Exercise details: All of the data, word for word and free of pictures, is the expected result.

(Source data)

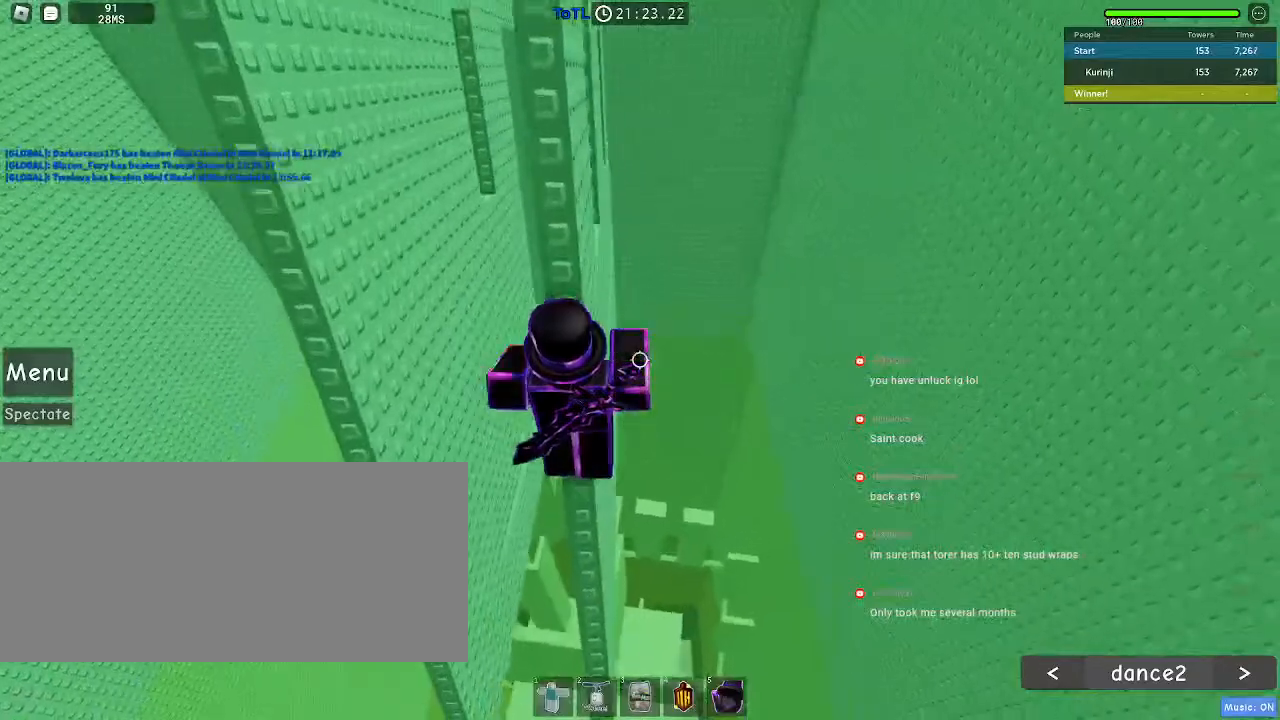
{"keys": ["space", "w"], "mouse": [], "events": []}
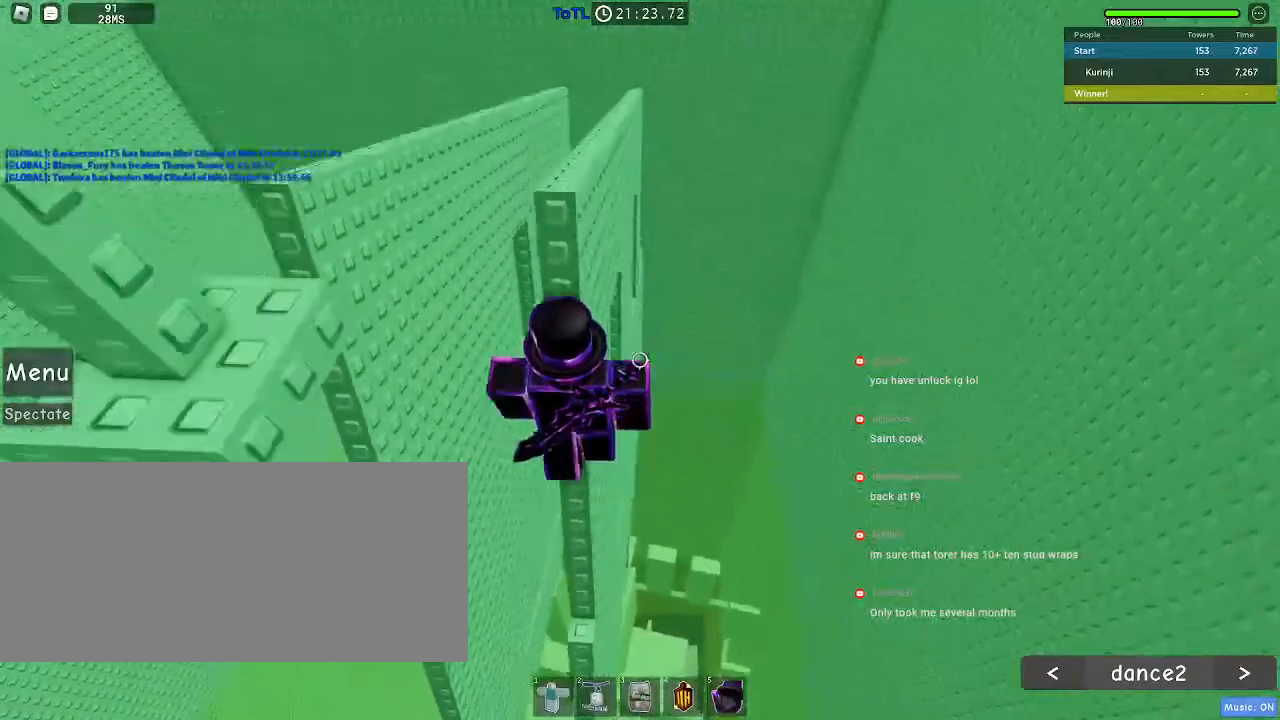
{"keys": ["d", "w"], "mouse": [], "events": [[50, "a", "down"], [117, "a", "up"], [167, "w", "up"], [283, "space", "up"], [417, "d", "down"], [417, "w", "down"]]}
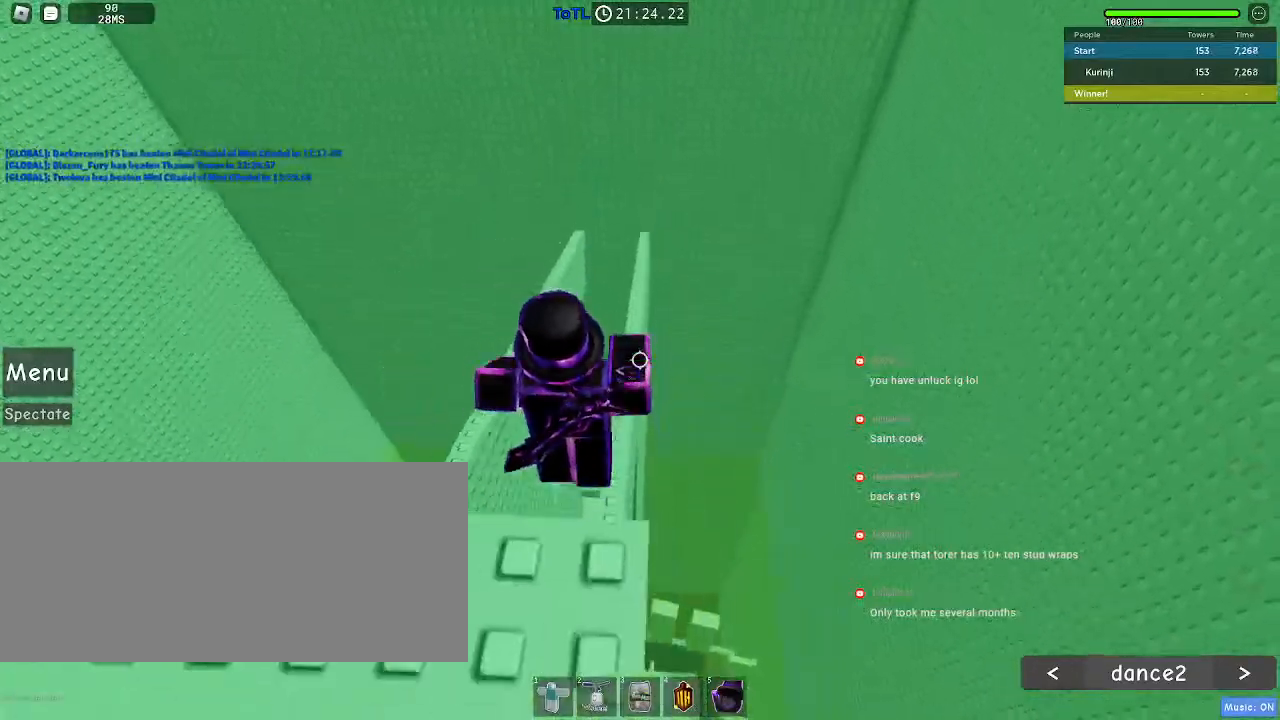
{"keys": [], "mouse": [], "events": [[17, "d", "up"], [17, "w", "up"], [333, "w", "down"], [350, "w", "up"]]}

(End Source data)

Result for this task:
{"keys": ["space", "w"], "mouse": [], "events": []}
{"keys": ["d", "w"], "mouse": [], "events": [[50, "a", "down"], [117, "a", "up"], [167, "w", "up"], [283, "space", "up"], [417, "d", "down"], [417, "w", "down"]]}
{"keys": [], "mouse": [], "events": [[17, "d", "up"], [17, "w", "up"], [333, "w", "down"], [350, "w", "up"]]}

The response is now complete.